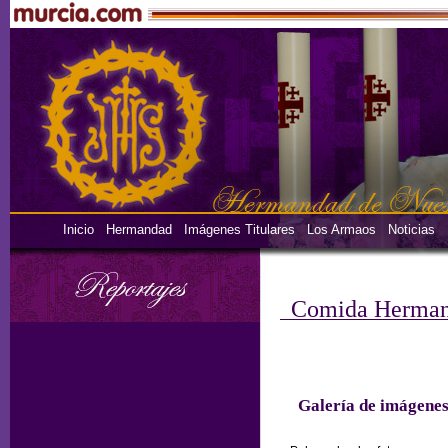
Inicio
Hermandad
Imágenes Titulares
Los Armaos
Noticias
Comida Herman
Galería de imágene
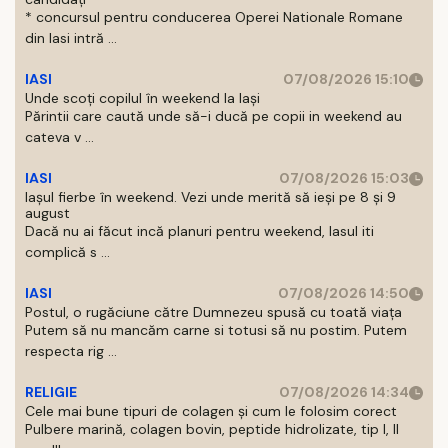
* concursul pentru conducerea Operei Nationale Romane
din Iasi intră ...
IASI
07/08/2026 15:10
Unde scoți copilul în weekend la Iași
Părintii care caută unde să-i ducă pe copii in weekend au
cateva v ...
IASI
07/08/2026 15:03
Iașul fierbe în weekend. Vezi unde merită să ieși pe 8 și 9
august
Dacă nu ai făcut incă planuri pentru weekend, Iasul iti
complică s ...
IASI
07/08/2026 14:50
Postul, o rugăciune către Dumnezeu spusă cu toată viața
Putem să nu mancăm carne si totusi să nu postim. Putem
respecta rig ...
RELIGIE
07/08/2026 14:34
Cele mai bune tipuri de colagen și cum le folosim corect
Pulbere marină, colagen bovin, peptide hidrolizate, tip I, II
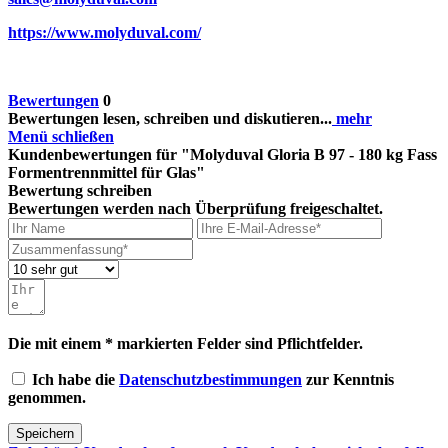
https://www.molyduval.com/
Bewertungen
0
Bewertungen lesen, schreiben und diskutieren...
mehr
Menü schließen
Kundenbewertungen für "Molyduval Gloria B 97 - 180 kg Fass
Formentrennmittel für Glas"
Bewertung schreiben
Bewertungen werden nach Überprüfung freigeschaltet.
Die mit einem * markierten Felder sind Pflichtfelder.
Ich habe die
Datenschutzbestimmungen
zur Kenntnis
genommen.
Speichern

+ + +

▶ _Task directions_
Copy every line of the records above that contains "pentru".

▶ _Output for this exercise_
* concursul pentru conducerea Operei Nationale Romane
Dacă nu ai făcut incă planuri pentru weekend, Iasul iti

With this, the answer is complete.